Le organizzazioni anticorruzione vogliono riaprire il caso di corruzione Shell


Foto: ANP

Diverse organizzazioni anticorruzione chiedono che la Procura riapra un’indagine sulla presunta corruzione del gruppo petrolifero e del gas Shell in Nigeria. Hanno presentato ricorso alla Corte dell’Aia contro la decisione del tribunale di archiviare il caso.

La Shell e l’italiana Eni hanno pagato 1,3 miliardi di dollari undici anni fa per i diritti di sfruttamento del giacimento petrolifero OPL-245 al largo delle coste nigeriane. Questo accordo ha sollevato sospetti di corruzione, poiché il governo nigeriano avrebbe trasferito la maggior parte dei proventi a una società di proprietà di un controverso ex ministro del petrolio.

Questo caso è da anni oggetto di contenzioso in Italia. L’anno scorso il tribunale di Milano ha deciso di assolvere Shell ed Eni e nel luglio di quest’anno il pubblico ministero italiano ha ritirato il ricorso. Successivamente, anche l’ufficio del pubblico ministero olandese ha rinunciato a ulteriori procedimenti giudiziari. Un sospetto non può essere processato due volte per lo stesso crimine.

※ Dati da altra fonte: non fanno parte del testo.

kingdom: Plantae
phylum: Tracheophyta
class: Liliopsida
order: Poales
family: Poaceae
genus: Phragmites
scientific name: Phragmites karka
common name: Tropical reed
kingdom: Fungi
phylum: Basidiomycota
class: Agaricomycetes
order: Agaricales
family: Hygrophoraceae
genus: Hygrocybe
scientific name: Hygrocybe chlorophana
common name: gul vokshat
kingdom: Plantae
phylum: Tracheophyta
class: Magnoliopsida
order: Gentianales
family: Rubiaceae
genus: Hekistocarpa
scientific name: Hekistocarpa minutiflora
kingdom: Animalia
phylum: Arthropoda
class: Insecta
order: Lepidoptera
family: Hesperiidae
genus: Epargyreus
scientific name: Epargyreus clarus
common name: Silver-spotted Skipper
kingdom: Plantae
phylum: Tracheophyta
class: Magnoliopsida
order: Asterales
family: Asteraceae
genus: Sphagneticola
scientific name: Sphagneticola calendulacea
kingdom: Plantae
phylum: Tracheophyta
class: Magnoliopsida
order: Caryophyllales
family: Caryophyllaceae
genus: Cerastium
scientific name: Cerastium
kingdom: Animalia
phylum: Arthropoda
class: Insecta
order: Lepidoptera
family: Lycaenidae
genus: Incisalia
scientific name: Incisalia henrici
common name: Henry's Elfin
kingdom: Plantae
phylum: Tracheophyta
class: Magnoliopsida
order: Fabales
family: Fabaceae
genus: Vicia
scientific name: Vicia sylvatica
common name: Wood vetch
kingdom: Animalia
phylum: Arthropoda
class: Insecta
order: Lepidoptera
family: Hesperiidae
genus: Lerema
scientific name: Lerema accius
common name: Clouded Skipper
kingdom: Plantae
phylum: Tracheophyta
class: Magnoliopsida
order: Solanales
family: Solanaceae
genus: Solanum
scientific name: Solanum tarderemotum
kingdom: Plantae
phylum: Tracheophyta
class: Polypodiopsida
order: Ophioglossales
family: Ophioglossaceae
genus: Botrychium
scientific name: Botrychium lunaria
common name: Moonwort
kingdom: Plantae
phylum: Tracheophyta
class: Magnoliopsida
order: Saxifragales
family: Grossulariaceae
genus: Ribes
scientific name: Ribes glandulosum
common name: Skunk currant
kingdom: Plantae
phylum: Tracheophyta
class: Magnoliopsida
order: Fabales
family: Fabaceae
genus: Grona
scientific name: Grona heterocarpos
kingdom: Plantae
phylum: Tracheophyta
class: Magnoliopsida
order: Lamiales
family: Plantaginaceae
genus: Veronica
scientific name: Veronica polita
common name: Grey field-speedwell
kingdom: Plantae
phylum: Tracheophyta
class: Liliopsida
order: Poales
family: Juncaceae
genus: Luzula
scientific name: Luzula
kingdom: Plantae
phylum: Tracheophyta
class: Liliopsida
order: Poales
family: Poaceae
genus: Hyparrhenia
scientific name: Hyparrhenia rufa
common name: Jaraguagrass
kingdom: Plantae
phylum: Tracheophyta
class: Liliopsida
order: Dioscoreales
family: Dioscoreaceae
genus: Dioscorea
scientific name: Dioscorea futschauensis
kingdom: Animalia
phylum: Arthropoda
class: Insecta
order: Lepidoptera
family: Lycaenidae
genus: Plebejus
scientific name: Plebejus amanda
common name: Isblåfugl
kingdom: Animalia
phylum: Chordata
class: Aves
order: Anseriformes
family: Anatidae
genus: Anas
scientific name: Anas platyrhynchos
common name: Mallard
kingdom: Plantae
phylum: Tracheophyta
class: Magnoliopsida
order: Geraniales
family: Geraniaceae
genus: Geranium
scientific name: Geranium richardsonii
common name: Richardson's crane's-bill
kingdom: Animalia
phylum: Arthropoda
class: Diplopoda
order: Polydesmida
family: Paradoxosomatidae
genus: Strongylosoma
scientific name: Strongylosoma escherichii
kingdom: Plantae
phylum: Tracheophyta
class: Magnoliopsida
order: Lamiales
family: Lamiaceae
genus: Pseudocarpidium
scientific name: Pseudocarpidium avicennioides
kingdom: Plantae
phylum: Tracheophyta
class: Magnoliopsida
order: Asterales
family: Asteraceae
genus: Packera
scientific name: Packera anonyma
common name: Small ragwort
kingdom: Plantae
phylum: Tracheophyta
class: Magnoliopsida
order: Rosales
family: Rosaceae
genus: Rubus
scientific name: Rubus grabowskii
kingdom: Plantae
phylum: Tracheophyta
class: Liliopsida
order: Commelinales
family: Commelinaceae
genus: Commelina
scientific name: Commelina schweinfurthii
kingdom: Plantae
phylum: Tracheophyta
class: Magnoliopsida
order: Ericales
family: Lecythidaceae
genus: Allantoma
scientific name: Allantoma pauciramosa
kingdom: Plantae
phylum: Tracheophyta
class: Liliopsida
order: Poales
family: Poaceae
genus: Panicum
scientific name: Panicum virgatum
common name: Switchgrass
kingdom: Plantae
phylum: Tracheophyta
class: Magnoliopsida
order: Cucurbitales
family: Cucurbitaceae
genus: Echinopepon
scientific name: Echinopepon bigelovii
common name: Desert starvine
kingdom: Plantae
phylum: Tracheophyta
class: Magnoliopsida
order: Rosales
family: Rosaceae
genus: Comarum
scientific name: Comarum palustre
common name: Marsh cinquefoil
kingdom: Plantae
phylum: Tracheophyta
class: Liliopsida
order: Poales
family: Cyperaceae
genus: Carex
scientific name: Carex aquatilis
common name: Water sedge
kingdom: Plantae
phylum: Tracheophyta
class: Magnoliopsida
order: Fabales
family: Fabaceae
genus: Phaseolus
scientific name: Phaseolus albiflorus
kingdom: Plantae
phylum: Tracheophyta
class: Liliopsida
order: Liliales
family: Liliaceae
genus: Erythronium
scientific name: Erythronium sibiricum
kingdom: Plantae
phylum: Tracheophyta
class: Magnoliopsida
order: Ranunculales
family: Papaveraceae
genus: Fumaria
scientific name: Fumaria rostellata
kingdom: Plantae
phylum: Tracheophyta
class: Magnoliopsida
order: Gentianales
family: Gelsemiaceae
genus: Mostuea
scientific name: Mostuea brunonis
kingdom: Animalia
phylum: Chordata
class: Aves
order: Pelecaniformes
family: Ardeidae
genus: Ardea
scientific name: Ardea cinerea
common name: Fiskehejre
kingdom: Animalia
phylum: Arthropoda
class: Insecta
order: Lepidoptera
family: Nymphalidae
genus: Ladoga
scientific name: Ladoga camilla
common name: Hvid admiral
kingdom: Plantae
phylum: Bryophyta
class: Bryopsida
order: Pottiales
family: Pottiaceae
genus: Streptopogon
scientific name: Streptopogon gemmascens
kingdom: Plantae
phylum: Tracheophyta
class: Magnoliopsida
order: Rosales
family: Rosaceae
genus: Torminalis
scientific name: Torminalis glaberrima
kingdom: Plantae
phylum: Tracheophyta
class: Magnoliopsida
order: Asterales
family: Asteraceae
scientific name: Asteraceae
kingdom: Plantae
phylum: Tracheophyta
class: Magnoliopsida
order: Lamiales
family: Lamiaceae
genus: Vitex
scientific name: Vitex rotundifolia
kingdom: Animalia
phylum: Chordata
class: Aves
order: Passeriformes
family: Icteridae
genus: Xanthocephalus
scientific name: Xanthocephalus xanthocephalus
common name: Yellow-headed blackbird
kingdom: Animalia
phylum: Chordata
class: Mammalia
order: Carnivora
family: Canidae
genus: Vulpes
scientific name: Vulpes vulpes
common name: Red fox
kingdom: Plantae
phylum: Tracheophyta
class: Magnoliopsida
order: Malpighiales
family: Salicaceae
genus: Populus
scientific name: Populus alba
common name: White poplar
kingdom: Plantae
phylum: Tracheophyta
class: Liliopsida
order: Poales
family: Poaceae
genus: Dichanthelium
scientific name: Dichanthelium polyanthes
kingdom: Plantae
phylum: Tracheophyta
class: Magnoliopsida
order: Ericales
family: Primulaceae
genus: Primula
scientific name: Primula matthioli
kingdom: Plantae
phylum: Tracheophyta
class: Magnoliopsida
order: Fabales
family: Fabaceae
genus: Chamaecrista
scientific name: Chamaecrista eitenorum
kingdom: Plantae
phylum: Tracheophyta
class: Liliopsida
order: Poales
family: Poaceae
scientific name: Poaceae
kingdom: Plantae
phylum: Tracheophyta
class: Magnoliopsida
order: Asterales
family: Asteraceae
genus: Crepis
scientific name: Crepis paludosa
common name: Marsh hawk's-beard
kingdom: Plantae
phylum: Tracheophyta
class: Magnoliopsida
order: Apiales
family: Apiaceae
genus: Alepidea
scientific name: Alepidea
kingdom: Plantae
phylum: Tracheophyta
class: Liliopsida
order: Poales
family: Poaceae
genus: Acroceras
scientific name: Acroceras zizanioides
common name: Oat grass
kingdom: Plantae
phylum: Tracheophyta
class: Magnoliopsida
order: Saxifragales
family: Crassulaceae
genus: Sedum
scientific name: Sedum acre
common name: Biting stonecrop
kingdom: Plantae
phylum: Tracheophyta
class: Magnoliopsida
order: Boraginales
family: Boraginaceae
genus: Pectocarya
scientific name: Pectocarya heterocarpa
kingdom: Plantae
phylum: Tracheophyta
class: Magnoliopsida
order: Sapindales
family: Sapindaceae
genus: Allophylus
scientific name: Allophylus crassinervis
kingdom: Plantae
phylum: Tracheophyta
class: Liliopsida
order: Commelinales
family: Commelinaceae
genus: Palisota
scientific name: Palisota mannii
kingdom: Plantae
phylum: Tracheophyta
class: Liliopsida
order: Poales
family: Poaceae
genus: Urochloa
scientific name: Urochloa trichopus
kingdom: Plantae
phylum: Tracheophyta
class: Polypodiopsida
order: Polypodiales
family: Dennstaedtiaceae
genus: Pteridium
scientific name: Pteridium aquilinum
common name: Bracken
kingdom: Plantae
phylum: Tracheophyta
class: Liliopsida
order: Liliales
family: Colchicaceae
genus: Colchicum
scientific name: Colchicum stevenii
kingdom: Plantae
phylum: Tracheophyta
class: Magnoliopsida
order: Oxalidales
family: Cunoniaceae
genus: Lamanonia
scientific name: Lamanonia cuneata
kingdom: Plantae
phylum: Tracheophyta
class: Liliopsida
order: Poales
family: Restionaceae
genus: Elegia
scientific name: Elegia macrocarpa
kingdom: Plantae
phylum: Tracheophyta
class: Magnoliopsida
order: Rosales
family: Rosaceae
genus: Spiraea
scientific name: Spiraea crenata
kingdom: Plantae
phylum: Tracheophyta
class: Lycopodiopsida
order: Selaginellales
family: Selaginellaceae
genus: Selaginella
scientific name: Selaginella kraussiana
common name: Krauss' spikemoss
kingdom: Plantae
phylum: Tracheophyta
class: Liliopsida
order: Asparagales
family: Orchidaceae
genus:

Lo studio legale Prakken d’Oliveira, che lavora per conto delle organizzazioni anticorruzione Re:Common, HEDA Resource Center e Corner House, riconosce che Shell non può essere perseguita per corruzione in relazione all’accordo OPL-245. Ma la società afferma che vi sono basi sufficienti per ulteriori indagini e procedimenti penali per altri reati, tra cui riciclaggio di denaro e frode.

Secondo Antonio Tricarico di Re: Common, in questo caso ci sono “sospetti schiaccianti di un crimine”. Nick Hildyard di Corner House osserva che c’è un “travolgente interesse pubblico” nel riaprire le indagini. “Shell non dovrebbe ricevere un trattamento speciale perché è una grande azienda internazionale”.

Di recente anche l’Organizzazione per la Cooperazione e lo Sviluppo Economico (OCSE) ha espresso preoccupazione per l’assoluzione di Shell ed Eni. La prova di tale innocenza sarebbe debole e contravverrebbe anche al trattato anti-corruzione dell’OCSE firmato dall’Italia.

Ma un portavoce della Shell ha sottolineato in risposta che la magistratura non ha fermato il caso contro il gruppo per niente. “La Procura di Milano ha ammesso che non ci sono prove di un accordo corruttivo o di pagamenti corruttivi, e che questo caso deve essere chiuso perché non c’è motivo per farlo”.